Rozenman’s invocation of Article 80 of the UN charter is similarly flawed. Whilst he is correct in his citation, he is conveniently ignoring an important word, which I will highlight: “nothing in this Chapter shall be construed in or of itself to alter in any manner the rights whatsoever of any states or any peoples or the terms of existing international instruments to which Members of the United Nations may respectively be parties”.

Existing. When the UN Charter was crafted in 1945, the Mandate was still functioning. Britain terminated the mandate in 1948 – it was no longer an “existing international instrument”, therefore article 80 no longer applies. It is also worth noting that, as stated in Article 80, nothing in the UN Charter may alter “the rights of any states or any peoples” – not only Israel and not only Jews. Palestinians have an undeniable right to self determination, and the state of Palestine (as recognised by the UN) has a right to territorial integrity. Article 80 protects Palestinian rights, it does not detract from them.

Rozenman then goes on, bizarrely,  to invoke UNSC resolutions 242 and 338 as being in support of Israeli colonisation. Resolution 242 stresses the inadmissibility of territory acquired by war, and as commentary by its author explained, the intention was to negotiate minor and mutual land swaps, guided by the inadmissibility principle to rationalise the border. The intention was never to have Israel acquire territory by war.

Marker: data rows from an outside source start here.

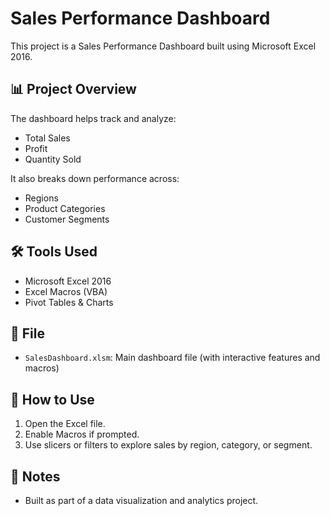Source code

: # Sales Performance Dashboard

This project is a Sales Performance Dashboard built using Microsoft Excel 2016.

## 📊 Project Overview

The dashboard helps track and analyze:
- Total Sales
- Profit
- Quantity Sold

It also breaks down performance across:
- Regions
- Product Categories
- Customer Segments

## 🛠 Tools Used
- Microsoft Excel 2016
- Excel Macros (VBA)
- Pivot Tables & Charts

## 📁 File
- `SalesDashboard.xlsm`: Main dashboard file (with interactive features and macros)

## 🚀 How to Use
1. Open the Excel file.
2. Enable Macros if prompted.
3. Use slicers or filters to explore sales by region, category, or segment.

## 📌 Notes
- Built as part of a data visualization and analytics project.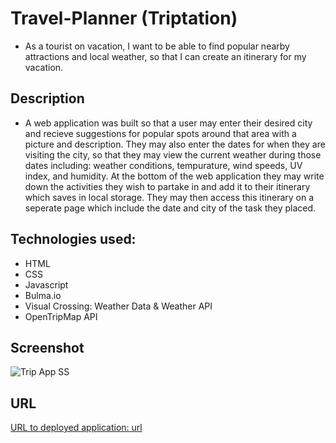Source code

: # Travel-Planner (Triptation)

* As a tourist on vacation, I want to be able to find popular nearby attractions and local weather, so that I can create an itinerary for my vacation. 

## Description

* A web application was built so that a user may enter their desired city and recieve suggestions for popular spots around that area with a picture and description. They may also enter the dates for when they are visiting the city, so that they may view the current weather during those dates including: weather conditions, tempurature, wind speeds, UV index, and humidity. At the bottom of the web application they may write down the activities they wish to partake in and add it to their itinerary which saves in local storage. They may then access this itinerary on a seperate page which include the date and city of the task they placed. 

## Technologies used:

* HTML
* CSS
* Javascript
* Bulma.io
* Visual Crossing: Weather Data & Weather API
* OpenTripMap API


## Screenshot 

![Trip App SS](https://user-images.githubusercontent.com/98069620/158713688-d8037135-dfa4-481a-8576-17a48d982710.PNG)


## URL
[URL to deployed application: url](url)
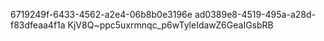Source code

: 6719249f-6433-4562-a2e4-06b8b0e3196e
ad0389e8-4519-495a-a28d-f83dfeaa4f1a
KjV8Q~ppc5uxrmnqc_p6wTyleIdawZ6GeaIGsbRB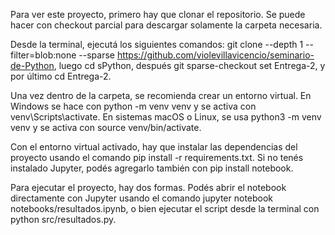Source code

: Para ver este proyecto, primero hay que clonar el repositorio. 
Se puede hacer con checkout parcial para descargar solamente la carpeta necesaria. 

Desde la terminal, ejecutá los siguientes comandos: 
git clone --depth 1 --filter=blob:none --sparse https://github.com/violevillavicencio/seminario-de-Python, luego cd sPython, después git sparse-checkout set Entrega-2, y por último cd Entrega-2.

Una vez dentro de la carpeta, se recomienda crear un entorno virtual. En Windows se hace con python -m venv venv y se activa con venv\Scripts\activate. En sistemas macOS o Linux, se usa python3 -m venv venv y se activa con source venv/bin/activate.

Con el entorno virtual activado, hay que instalar las dependencias del proyecto usando el comando pip install -r requirements.txt. Si no tenés instalado Jupyter, podés agregarlo también con pip install notebook.

Para ejecutar el proyecto, hay dos formas. Podés abrir el notebook directamente con Jupyter usando el comando jupyter notebook notebooks/resultados.ipynb, o bien ejecutar el script desde la terminal con python src/resultados.py.
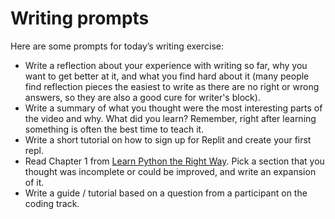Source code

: # Writing prompts

Here are some prompts for today’s writing exercise:
* Write a reflection about your experience with writing so far, why you want to get better at it, and what you find hard about it (many people find reflection pieces the easiest to write as there are no right or wrong answers, so they are also a good cure for writer's block).
* Write a summary of what you thought were the most interesting parts of the video and why. What did you learn? Remember, right after learning something is often the best time to teach it.
* Write a short tutorial on how to sign up for Replit and create your first repl.
* Read Chapter 1 from [Learn Python the Right Way](https://learnpythontherightway.com/chapter/chapter-1.html). Pick a section that you thought was incomplete or could be improved, and write an expansion of it.
* Write a guide / tutorial based on a question from a participant on the coding track.
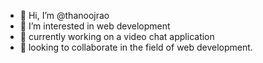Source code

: - 👋 Hi, I’m @thanoojrao
- 👀 I’m interested in web development
- 🌱 currently working on a video chat application
- 💞️ looking to collaborate in the field of web development.

<!---
thanoojrao/thanoojrao is a ✨ special ✨ repository because its `README.md` (this file) appears on your GitHub profile.
You can click the Preview link to take a look at your changes.
--->
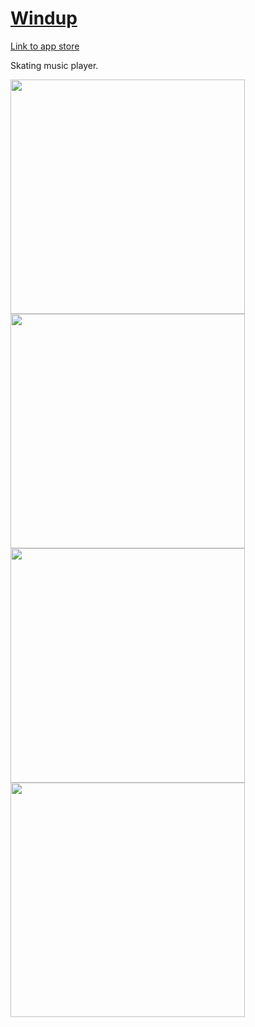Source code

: # [Windup](https://windup.oliviachang.me/)

[Link to app store](https://itunes.apple.com/us/app/windup-skating-music-player/id1268210484?mt=8)

Skating music player.

<div style="flex: 1; flex-direction: row; justify-content: space-between">
	<img src="https://s3.amazonaws.com/github-demo-images/windup/1.png" height="375">
	<img src="https://s3.amazonaws.com/github-demo-images/windup/2.png" height="375">
	<img src="https://s3.amazonaws.com/github-demo-images/windup/3.png" height="375">
	<img src="https://s3.amazonaws.com/github-demo-images/windup/4.png" height="375">
</div>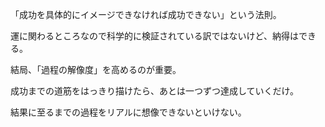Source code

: 「成功を具体的にイメージできなければ成功できない」という法則。

運に関わるところなので科学的に検証されている訳ではないけど、納得はできる。

結局、「過程の解像度」を高めるのが重要。

成功までの道筋をはっきり描けたら、あとは一つずつ達成していくだけ。

結果に至るまでの過程をリアルに想像できないといけない。
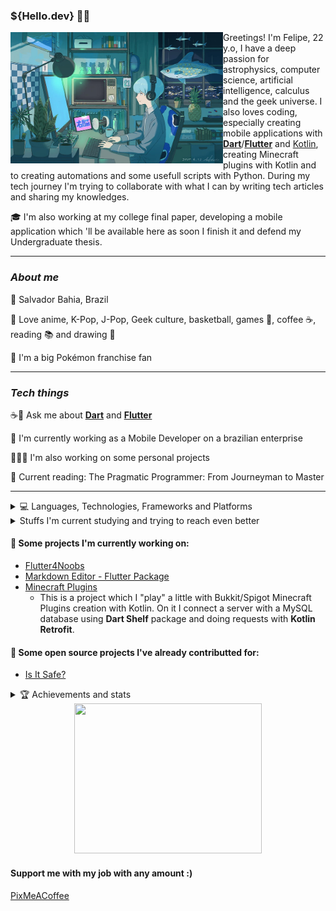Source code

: <h3><strong>${Hello.dev} 👋🏻</strong></h3>

<img src='assets/HD-wallpaper-anime-boy-aqua-hair-profile-view-headphones-computer-smiling-anime.jpg' height=210 width=340 align='left'/>

Greetings! I'm Felipe, 22 y.o, I have a deep passion for astrophysics, computer science, artificial intelligence, calculus and the geek universe. I also loves coding, especially creating mobile applications with [**Dart**](https://dart.dev)/[**Flutter**](https://flutter.dev) and [Kotlin](https://kotlinlang.org/), creating Minecraft plugins with Kotlin and to creating automations and some usefull scripts with Python. During my tech journey I'm trying to collaborate with what I can by writing tech articles and sharing my knowledges.

🎓 I'm also working at my college final paper, developing a mobile application which 'll be available here as soon I finish it and defend my Undergraduate thesis.

---
 
### ***About me***

📌 Salvador Bahia, Brazil <p>
🌴 Love anime, K-Pop, J-Pop, Geek culture, basketball, games 👾, coffee ☕, reading 📚 and drawing 🎨<p>
💚 I'm a big Pokémon franchise fan

---

### ***Tech things***

☕📱 Ask me about [**Dart**](https://dart.dev) and [**Flutter**](https://flutter.dev) <p>
🌱 I'm currently working as a Mobile Developer on a brazilian enterprise <p>
🧑🏻‍💻 I'm also working on some personal projects <p>
📖 Current reading: The Pragmatic Programmer: From Journeyman to Master

    
---

<details close>
    <summary>💻 Languages, Technologies, Frameworks and Platforms</summary>
    <p>
    <img src='assets/vscode.png' width=25 title='VS Code'> <img src='assets/figma.png' width=16 height=24 title='Figma'> <img src="assets/git.png" width=25 title='Git'/> <img src="assets/github.png" width=25 title='Github'/> <img src="assets/gitlab.png" width=25 title='Gitlab'> <img src='assets/dart-logo.png' width=25 title='Dart'> <img src="assets/flutter-logo.png" width=25 title='Flutter'/> <img src='assets/kotlin.png' width=20 height=20 title='Kotlin'> <img src='assets/firebase.png' width=25 height=25 title='Firebase'> <img src='assets/sqlite.png' width=25 height=25 title='SQLite'> <img src='assets/mysql.png' width=20 height=30 title='MySQL'>

<p>

🤔 Stuff to study and explore a bit more

<img src="https://upload.wikimedia.org/wikipedia/commons/thumb/1/17/GraphQL_Logo.svg/2048px-GraphQL_Logo.svg.png" height=25 title='GraphQL'> <img src="https://cdn-icons-png.flaticon.com/512/919/919853.png" height=25 title='Docker'> <img src="https://upload.wikimedia.org/wikipedia/commons/e/e1/Carbon_logo.png" height=25 title='Carbon'> <img src="https://seeklogo.com/images/S/supabase-logo-DCC676FFE2-seeklogo.com.png" height=25 title='Supabase'> <img src='https://www.pngkey.com/png/full/128-1286315_bird-logo-vector-2-buy-clip-art-swift.png' height=25 title='Swift'> <img src='https://cdn.iconscout.com/icon/free/png-256/mongodb-3629020-3030245.png' height=25 title='MongoDB'>
    
<p>
<img src='https://img.shields.io/badge/Android-3DDC84?style=for-the-badge&logo=android&logoColor=white'> <img src='https://img.shields.io/badge/Flutter-02569B?style=for-the-badge&logo=flutter&logoColor=white'>
</details>


<details close>
    <summary>Stuffs I'm current studying and trying to reach even better</summary>
        <img src="assets/flutter-logo.png" width=25 title='Flutter'/> <img src='assets/kotlin.png' width=20 height=20 title='Kotlin'> <img src="https://cdn-icons-png.flaticon.com/512/919/919853.png" height=25 title='Docker'>
</details>


<p>

#### **💙 Some projects I'm currently working on:**

- [Flutter4Noobs](https://github.com/feliperfdev/flutter4noobs/)
- [Markdown Editor - Flutter Package](https://github.com/feliperfdev/markdown-editor)
- [Minecraft Plugins](https://github.com/feliperfdev-MC-Plugins)
    - This is a project which I "play" a little with Bukkit/Spigot Minecraft Plugins creation with Kotlin. On it I connect a server with a MySQL database using **Dart Shelf** package and doing requests with **Kotlin Retrofit**.

#### **📱 Some open source projects I've already contributted for:**

- [Is It Safe?](https://github.com/Is-It-Safe/mobile)

<details close>
    <summary>🏆 Achievements and stats</summary>
    <a href="https://github.com/ryo-ma/github-profile-trophy">
      <img width=800 src="https://github-profile-trophy.vercel.app/?username=feliperfdev&row=2&column=10&theme=dracula&frame=true&no-bg=true"/>
    </a>
    <img src="https://github-profile-summary-cards.vercel.app/api/cards/profile-details?username=feliperfdev&theme=vue" height=170>
</details>

<div align=center>
    <img src=https://i.pinimg.com/originals/f5/8f/e8/f58fe8e19a7e25ddf0c459a3599261d6.gif width=300 height=240>
</div>

#### **Support me with my job with any amount :)**
[PixMeACoffee](https://pixmeacoffee.vercel.app/feliperfdev)
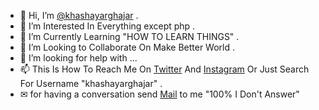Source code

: - 👋 Hi, I’m [@khashayarghajar](https://github.com/khashayarghajar) .
- 👀 I’m Interested In Everything except php .
- 🌱 I’m Currently Learning "HOW TO LEARN THINGS" .
- 💞️ I’m Looking to Collaborate On Make Better World .
- 🤝 I’m looking for help with ...
- 📫 This Is How To Reach Me On [Twitter](https://twitter.com/khashayarghajar) And [Instagram](https://www.instagram.com/khashayarghajar) Or Just Search For Username "khashayarghajar" .
- ✉ for having a conversation send [Mail](mailto:khashayarghajar7@gmail.com) to me "100% I Don't Answer"


<!--- 
Just Search For Username "khashayarghajar" . 
--->

<!---
khashayarghajar/khashayarghajar is a ✨ special ✨ repository because its `README.md` (this file) appears on your GitHub profile.
You can click the Preview link to take a look at your changes.
--->

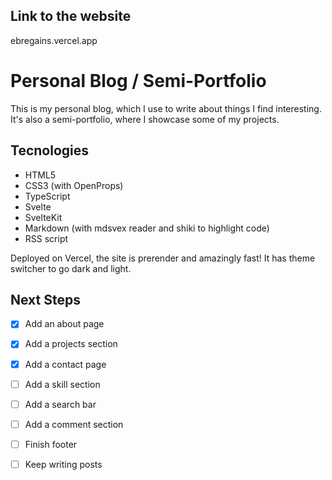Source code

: ## Link to the website

ebregains.vercel.app

# Personal Blog / Semi-Portfolio

This is my personal blog, which I use to write about things I find interesting. It's also a semi-portfolio, where I showcase some of my projects.

## Tecnologies

- HTML5
- CSS3 (with OpenProps)
- TypeScript
- Svelte
- SvelteKit
- Markdown (with mdsvex reader and shiki to highlight code)
- RSS script

Deployed on Vercel, the site is prerender and amazingly fast! It has theme switcher to go dark and light.

## Next Steps


- [x] Add an about page 
- [x] Add a projects section
- [x] Add a contact page
- [ ] Add a skill section 
- [ ] Add a search bar  
- [ ] Add a comment section
- [ ] Finish footer


- [ ] Keep writing posts

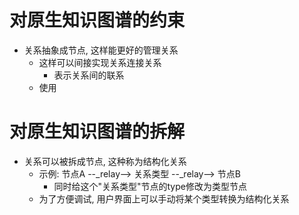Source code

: # 对原生知识图谱的约束
- 关系抽象成节点, 这样能更好的管理关系
  - 这样可以间接实现关系连接关系
    - 表示关系间的联系
  - 使用
# 对原生知识图谱的拆解
<!-- TODO (AI请勿擅自实现或修改,等我命令AI执行) 
目前在执行阶段, 具体可看cursor对话记录
ai已经实现了基本方法, 并且修改了已有方法(对普通节点的增删改查测试没有问题)
但用户界面并没有实现
现在遇到了嵌套事务的问题, 嵌套事务导致死锁(现在找不到合理的解决方式, 或许可以看看别的成熟sql引擎是如何处理的)
-->
- 关系可以被拆成节点, 这种称为结构化关系
  - 示例:  节点A --_relay--> 关系类型 --_relay--> 节点B
    - 同时给这个"关系类型"节点的type修改为类型节点
  - 为了方便调试, 用户界面上可以手动将某个类型转换为结构化关系
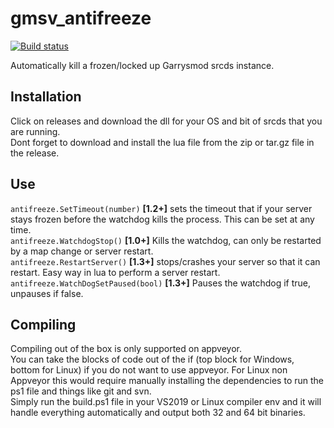 # gmsv_antifreeze
[![Build status](https://ci.appveyor.com/api/projects/status/2o3hieuy8rybcc73?svg=true)](https://ci.appveyor.com/project/storm37000/gmsv-antifreeze)

Automatically kill a frozen/locked up Garrysmod srcds instance.

## Installation
Click on releases and download the dll for your OS and bit of srcds that you are running. <br>
Dont forget to download and install the lua file from the zip or tar.gz file in the release.

## Use
`antifreeze.SetTimeout(number)` **[1.2+]** sets the timeout that if your server stays frozen before the watchdog kills the process.  This can be set at any time. <br>
`antifreeze.WatchdogStop()` **[1.0+]** Kills the watchdog, can only be restarted by a map change or server restart. <br>
`antifreeze.RestartServer()` **[1.3+]** stops/crashes your server so that it can restart.  Easy way in lua to perform a server restart. <br>
`antifreeze.WatchDogSetPaused(bool)` **[1.3+]** Pauses the watchdog if true, unpauses if false.

## Compiling
Compiling out of the box is only supported on appveyor. <br>
You can take the blocks of code out of the if (top block for Windows, bottom for Linux) if you do not want to use appveyor.  For Linux non Appveyor this would require manually installing the dependencies to run the ps1 file and things like git and svn. <br>
Simply run the build.ps1 file in your VS2019 or Linux compiler env and it will handle everything automatically and output both 32 and 64 bit binaries.
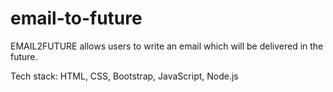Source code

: # email-to-future

EMAIL2FUTURE allows users to write an email which will be delivered in the future. 

Tech stack:
HTML, CSS, Bootstrap, JavaScript, Node.js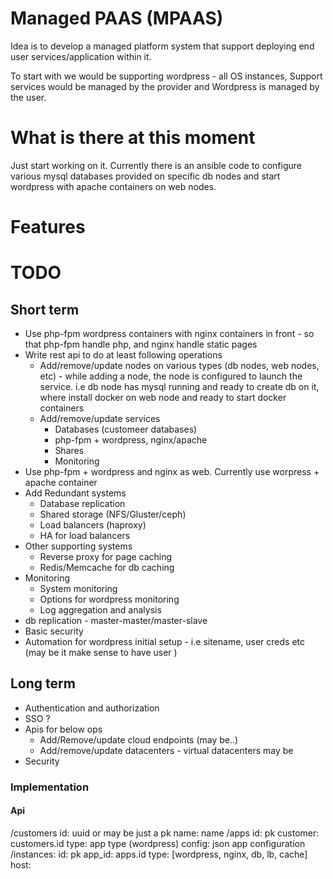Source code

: # Managed PAAS (MPAAS)
Idea is to develop a managed platform system that support deploying end user services/application within it.

To start with we would be supporting wordpress - all OS instances, Support services would be managed by the provider
and Wordpress is managed by the user.

# What is there at this moment
Just start working on it. Currently there is an ansible code to configure various mysql databases provided on specific
db nodes and start wordpress with apache containers on web nodes.

# Features

# TODO 

## Short term
* Use php-fpm wordpress containers with nginx containers in front - so that php-fpm handle php, and nginx handle static
pages
* Write rest api to do at least following operations
    * Add/remove/update nodes on various types (db nodes, web nodes, etc) - while adding a node, the node is configured
    to launch the service. i.e db node has mysql running and ready to create db on it, where install docker on web node
    and ready to start docker containers
    * Add/remove/update services
        * Databases (customeer databases)
        * php-fpm + wordpress, nginx/apache
        * Shares
        * Monitoring
* Use php-fpm + wordpress and nginx as web. Currently use worpress + apache container
* Add Redundant systems
    * Database replication
    * Shared storage (NFS/Gluster/ceph)
    * Load balancers (haproxy)
    * HA for load balancers
* Other supporting systems
    * Reverse proxy for page caching
    * Redis/Memcache for db caching
* Monitoring
    * System monitoring
    * Options for wordpress monitoring
    * Log aggregation and analysis
* db replication - master-master/master-slave
* Basic security
* Automation for wordpress initial setup - i.e sitename, user creds etc (may be it make sense to have user )
## Long term
* Authentication and authorization
* SSO ?
* Apis for below ops
    * Add/Remove/update cloud endpoints (may be..) 
    * Add/remove/update datacenters - virtual datacenters may be
* Security


### Implementation
#### Api

/customers
    id: uuid or may be just a pk
    name: name
/apps
    id: pk
    customer: customers.id
    type: app type (wordpress)
    config: json app configuration
/instances:
    id: pk
    app_id: apps.id
    type: [wordpress, nginx, db, lb, cache]
    host:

The next points regarding Article 4 of the Geneva conventions can only be described as quite desperate. He states that “Mr. Ban’s recent statements on settlements were echoing a report by the obsessively anti-Israel U.N. Human Rights Council.” No. This is part dishonesty, part misdirection.

Mr Ban’s statements are echoing the position of every single institution of international law. Nothing less. There is no controversy on this.

In a fit of dishonesty, he then goes on to state that the 4th Geneva Convention “was adopted to prevent crimes like the Nazi deportations of European Jews from conquered countries to death camps.”

Let’s be specific. Colonisation of occupied territory contravenes Article 49, which states that “[t]he Occupying Power shall not deport or transfer parts of its own civilian population into the territory it occupies.” It’s pretty clear. And according to the commentary, it was not adopted to protect Jews from being transferred to death camps, as Mr Rozenman suggests, rather:

“It is intended to prevent a practice adopted during the Second World War by certain Powers, which transferred portions of their own population to occupied territory for political and racial reasons or in order, as they claimed, to colonize those territories. Such transfers worsened the economic situation of the native population and endangered their separate existence as a race.” [Emphasis mine]

Again, this is the position of every single institution of international law, and, incidentally, it was the position of Israel’s own legal adviser in 1967.

With regards to how Israel came to be the military occupier of Palestine, Rozenman suggests that Israel “gained the territories in 1967 in a war of self-defense.” I will ignore the obvious point regarding the “war of self-defence” and concentrate on what he means by “gained”-  it is a fundamental principle of international law that states cannot acquire territory by war. This is stressed by the resolution (242) that Rozenman cites. Israel did not “gain” Palestine, it became the military occupier – which is, by definition, a temporary situation.

Whilst Mr Rozenman’s article does not hold water, it does serve as a useful foil to explore some of the techniques used to obfuscate what is a trivial and uncontroversial aspect of international law.